*** Material supplied ***

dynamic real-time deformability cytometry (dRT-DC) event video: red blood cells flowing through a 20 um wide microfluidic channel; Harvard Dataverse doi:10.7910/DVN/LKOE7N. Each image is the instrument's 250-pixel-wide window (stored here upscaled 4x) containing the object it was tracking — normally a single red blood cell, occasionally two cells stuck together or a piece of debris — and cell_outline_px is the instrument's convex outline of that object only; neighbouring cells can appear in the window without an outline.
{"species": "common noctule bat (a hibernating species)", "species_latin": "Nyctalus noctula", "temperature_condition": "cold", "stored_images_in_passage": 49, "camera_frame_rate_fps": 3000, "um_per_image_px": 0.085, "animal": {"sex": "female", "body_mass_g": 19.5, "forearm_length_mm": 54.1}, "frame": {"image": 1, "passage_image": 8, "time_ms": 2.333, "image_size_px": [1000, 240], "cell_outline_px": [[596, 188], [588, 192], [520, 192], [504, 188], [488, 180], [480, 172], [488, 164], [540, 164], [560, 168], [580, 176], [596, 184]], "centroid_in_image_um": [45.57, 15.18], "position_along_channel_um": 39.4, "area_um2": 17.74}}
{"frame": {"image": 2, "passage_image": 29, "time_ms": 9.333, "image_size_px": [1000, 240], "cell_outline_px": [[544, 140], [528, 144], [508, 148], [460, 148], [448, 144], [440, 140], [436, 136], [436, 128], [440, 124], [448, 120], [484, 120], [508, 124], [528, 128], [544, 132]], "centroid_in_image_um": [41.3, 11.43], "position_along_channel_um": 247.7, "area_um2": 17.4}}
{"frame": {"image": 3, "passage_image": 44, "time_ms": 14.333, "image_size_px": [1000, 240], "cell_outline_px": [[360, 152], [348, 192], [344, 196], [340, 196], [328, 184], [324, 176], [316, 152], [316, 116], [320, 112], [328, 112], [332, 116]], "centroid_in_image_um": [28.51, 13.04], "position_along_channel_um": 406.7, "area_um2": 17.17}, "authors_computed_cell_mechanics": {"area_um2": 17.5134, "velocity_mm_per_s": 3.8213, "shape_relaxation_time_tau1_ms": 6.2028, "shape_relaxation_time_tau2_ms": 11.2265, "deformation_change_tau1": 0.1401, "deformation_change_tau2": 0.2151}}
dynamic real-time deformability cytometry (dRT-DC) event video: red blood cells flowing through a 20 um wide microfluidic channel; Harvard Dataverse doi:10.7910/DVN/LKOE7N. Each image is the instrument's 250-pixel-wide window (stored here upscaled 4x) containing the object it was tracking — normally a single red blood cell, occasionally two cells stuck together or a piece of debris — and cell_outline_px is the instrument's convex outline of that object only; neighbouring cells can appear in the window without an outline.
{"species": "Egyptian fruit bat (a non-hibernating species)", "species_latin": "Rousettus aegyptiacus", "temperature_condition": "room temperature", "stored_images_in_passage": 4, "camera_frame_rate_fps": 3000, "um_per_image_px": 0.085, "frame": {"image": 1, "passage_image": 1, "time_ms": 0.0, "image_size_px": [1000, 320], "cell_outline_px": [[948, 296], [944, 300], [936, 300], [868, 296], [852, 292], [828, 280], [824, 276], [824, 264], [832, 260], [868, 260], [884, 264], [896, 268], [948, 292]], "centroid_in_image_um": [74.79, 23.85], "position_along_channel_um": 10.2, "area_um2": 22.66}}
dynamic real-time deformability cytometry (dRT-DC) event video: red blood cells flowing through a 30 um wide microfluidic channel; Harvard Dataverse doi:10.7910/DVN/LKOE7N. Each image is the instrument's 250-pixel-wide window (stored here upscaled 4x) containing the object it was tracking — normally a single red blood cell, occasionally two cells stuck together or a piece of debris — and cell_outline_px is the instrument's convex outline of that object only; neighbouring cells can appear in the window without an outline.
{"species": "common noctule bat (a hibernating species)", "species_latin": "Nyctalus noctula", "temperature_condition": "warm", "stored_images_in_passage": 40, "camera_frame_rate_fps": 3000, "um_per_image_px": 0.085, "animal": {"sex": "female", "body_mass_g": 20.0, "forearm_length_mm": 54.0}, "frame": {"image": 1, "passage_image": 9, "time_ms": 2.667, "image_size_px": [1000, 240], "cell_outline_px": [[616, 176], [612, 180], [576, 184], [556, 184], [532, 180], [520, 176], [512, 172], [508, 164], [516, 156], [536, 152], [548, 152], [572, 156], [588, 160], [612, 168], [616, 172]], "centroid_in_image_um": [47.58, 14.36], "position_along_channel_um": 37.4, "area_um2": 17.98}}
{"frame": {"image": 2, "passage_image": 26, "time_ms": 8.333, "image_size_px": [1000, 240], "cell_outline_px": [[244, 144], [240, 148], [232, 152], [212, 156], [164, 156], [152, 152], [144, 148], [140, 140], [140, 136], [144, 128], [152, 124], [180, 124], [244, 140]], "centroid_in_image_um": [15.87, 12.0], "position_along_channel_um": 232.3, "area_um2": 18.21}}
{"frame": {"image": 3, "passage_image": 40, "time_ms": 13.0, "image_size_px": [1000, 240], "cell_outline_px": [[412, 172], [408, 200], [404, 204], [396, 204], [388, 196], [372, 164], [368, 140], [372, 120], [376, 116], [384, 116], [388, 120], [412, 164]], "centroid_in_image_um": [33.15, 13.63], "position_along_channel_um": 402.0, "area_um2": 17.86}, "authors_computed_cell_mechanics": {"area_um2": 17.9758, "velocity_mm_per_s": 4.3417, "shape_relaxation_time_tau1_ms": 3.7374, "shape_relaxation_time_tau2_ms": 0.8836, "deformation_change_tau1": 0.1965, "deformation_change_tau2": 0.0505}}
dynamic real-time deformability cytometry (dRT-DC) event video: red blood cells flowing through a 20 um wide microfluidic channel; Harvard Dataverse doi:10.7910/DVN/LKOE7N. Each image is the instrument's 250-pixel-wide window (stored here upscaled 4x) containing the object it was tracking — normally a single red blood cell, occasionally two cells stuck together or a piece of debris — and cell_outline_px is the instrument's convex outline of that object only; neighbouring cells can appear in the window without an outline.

***

Extract every line above exactly as it stands.

*Expected answer*.
dynamic real-time deformability cytometry (dRT-DC) event video: red blood cells flowing through a 20 um wide microfluidic channel; Harvard Dataverse doi:10.7910/DVN/LKOE7N. Each image is the instrument's 250-pixel-wide window (stored here upscaled 4x) containing the object it was tracking — normally a single red blood cell, occasionally two cells stuck together or a piece of debris — and cell_outline_px is the instrument's convex outline of that object only; neighbouring cells can appear in the window without an outline.
{"species": "common noctule bat (a hibernating species)", "species_latin": "Nyctalus noctula", "temperature_condition": "cold", "stored_images_in_passage": 49, "camera_frame_rate_fps": 3000, "um_per_image_px": 0.085, "animal": {"sex": "female", "body_mass_g": 19.5, "forearm_length_mm": 54.1}, "frame": {"image": 1, "passage_image": 8, "time_ms": 2.333, "image_size_px": [1000, 240], "cell_outline_px": [[596, 188], [588, 192], [520, 192], [504, 188], [488, 180], [480, 172], [488, 164], [540, 164], [560, 168], [580, 176], [596, 184]], "centroid_in_image_um": [45.57, 15.18], "position_along_channel_um": 39.4, "area_um2": 17.74}}
{"frame": {"image": 2, "passage_image": 29, "time_ms": 9.333, "image_size_px": [1000, 240], "cell_outline_px": [[544, 140], [528, 144], [508, 148], [460, 148], [448, 144], [440, 140], [436, 136], [436, 128], [440, 124], [448, 120], [484, 120], [508, 124], [528, 128], [544, 132]], "centroid_in_image_um": [41.3, 11.43], "position_along_channel_um": 247.7, "area_um2": 17.4}}
{"frame": {"image": 3, "passage_image": 44, "time_ms": 14.333, "image_size_px": [1000, 240], "cell_outline_px": [[360, 152], [348, 192], [344, 196], [340, 196], [328, 184], [324, 176], [316, 152], [316, 116], [320, 112], [328, 112], [332, 116]], "centroid_in_image_um": [28.51, 13.04], "position_along_channel_um": 406.7, "area_um2": 17.17}, "authors_computed_cell_mechanics": {"area_um2": 17.5134, "velocity_mm_per_s": 3.8213, "shape_relaxation_time_tau1_ms": 6.2028, "shape_relaxation_time_tau2_ms": 11.2265, "deformation_change_tau1": 0.1401, "deformation_change_tau2": 0.2151}}
dynamic real-time deformability cytometry (dRT-DC) event video: red blood cells flowing through a 20 um wide microfluidic channel; Harvard Dataverse doi:10.7910/DVN/LKOE7N. Each image is the instrument's 250-pixel-wide window (stored here upscaled 4x) containing the object it was tracking — normally a single red blood cell, occasionally two cells stuck together or a piece of debris — and cell_outline_px is the instrument's convex outline of that object only; neighbouring cells can appear in the window without an outline.
{"species": "Egyptian fruit bat (a non-hibernating species)", "species_latin": "Rousettus aegyptiacus", "temperature_condition": "room temperature", "stored_images_in_passage": 4, "camera_frame_rate_fps": 3000, "um_per_image_px": 0.085, "frame": {"image": 1, "passage_image": 1, "time_ms": 0.0, "image_size_px": [1000, 320], "cell_outline_px": [[948, 296], [944, 300], [936, 300], [868, 296], [852, 292], [828, 280], [824, 276], [824, 264], [832, 260], [868, 260], [884, 264], [896, 268], [948, 292]], "centroid_in_image_um": [74.79, 23.85], "position_along_channel_um": 10.2, "area_um2": 22.66}}
dynamic real-time deformability cytometry (dRT-DC) event video: red blood cells flowing through a 30 um wide microfluidic channel; Harvard Dataverse doi:10.7910/DVN/LKOE7N. Each image is the instrument's 250-pixel-wide window (stored here upscaled 4x) containing the object it was tracking — normally a single red blood cell, occasionally two cells stuck together or a piece of debris — and cell_outline_px is the instrument's convex outline of that object only; neighbouring cells can appear in the window without an outline.
{"species": "common noctule bat (a hibernating species)", "species_latin": "Nyctalus noctula", "temperature_condition": "warm", "stored_images_in_passage": 40, "camera_frame_rate_fps": 3000, "um_per_image_px": 0.085, "animal": {"sex": "female", "body_mass_g": 20.0, "forearm_length_mm": 54.0}, "frame": {"image": 1, "passage_image": 9, "time_ms": 2.667, "image_size_px": [1000, 240], "cell_outline_px": [[616, 176], [612, 180], [576, 184], [556, 184], [532, 180], [520, 176], [512, 172], [508, 164], [516, 156], [536, 152], [548, 152], [572, 156], [588, 160], [612, 168], [616, 172]], "centroid_in_image_um": [47.58, 14.36], "position_along_channel_um": 37.4, "area_um2": 17.98}}
{"frame": {"image": 2, "passage_image": 26, "time_ms": 8.333, "image_size_px": [1000, 240], "cell_outline_px": [[244, 144], [240, 148], [232, 152], [212, 156], [164, 156], [152, 152], [144, 148], [140, 140], [140, 136], [144, 128], [152, 124], [180, 124], [244, 140]], "centroid_in_image_um": [15.87, 12.0], "position_along_channel_um": 232.3, "area_um2": 18.21}}
{"frame": {"image": 3, "passage_image": 40, "time_ms": 13.0, "image_size_px": [1000, 240], "cell_outline_px": [[412, 172], [408, 200], [404, 204], [396, 204], [388, 196], [372, 164], [368, 140], [372, 120], [376, 116], [384, 116], [388, 120], [412, 164]], "centroid_in_image_um": [33.15, 13.63], "position_along_channel_um": 402.0, "area_um2": 17.86}, "authors_computed_cell_mechanics": {"area_um2": 17.9758, "velocity_mm_per_s": 4.3417, "shape_relaxation_time_tau1_ms": 3.7374, "shape_relaxation_time_tau2_ms": 0.8836, "deformation_change_tau1": 0.1965, "deformation_change_tau2": 0.0505}}
dynamic real-time deformability cytometry (dRT-DC) event video: red blood cells flowing through a 20 um wide microfluidic channel; Harvard Dataverse doi:10.7910/DVN/LKOE7N. Each image is the instrument's 250-pixel-wide window (stored here upscaled 4x) containing the object it was tracking — normally a single red blood cell, occasionally two cells stuck together or a piece of debris — and cell_outline_px is the instrument's convex outline of that object only; neighbouring cells can appear in the window without an outline.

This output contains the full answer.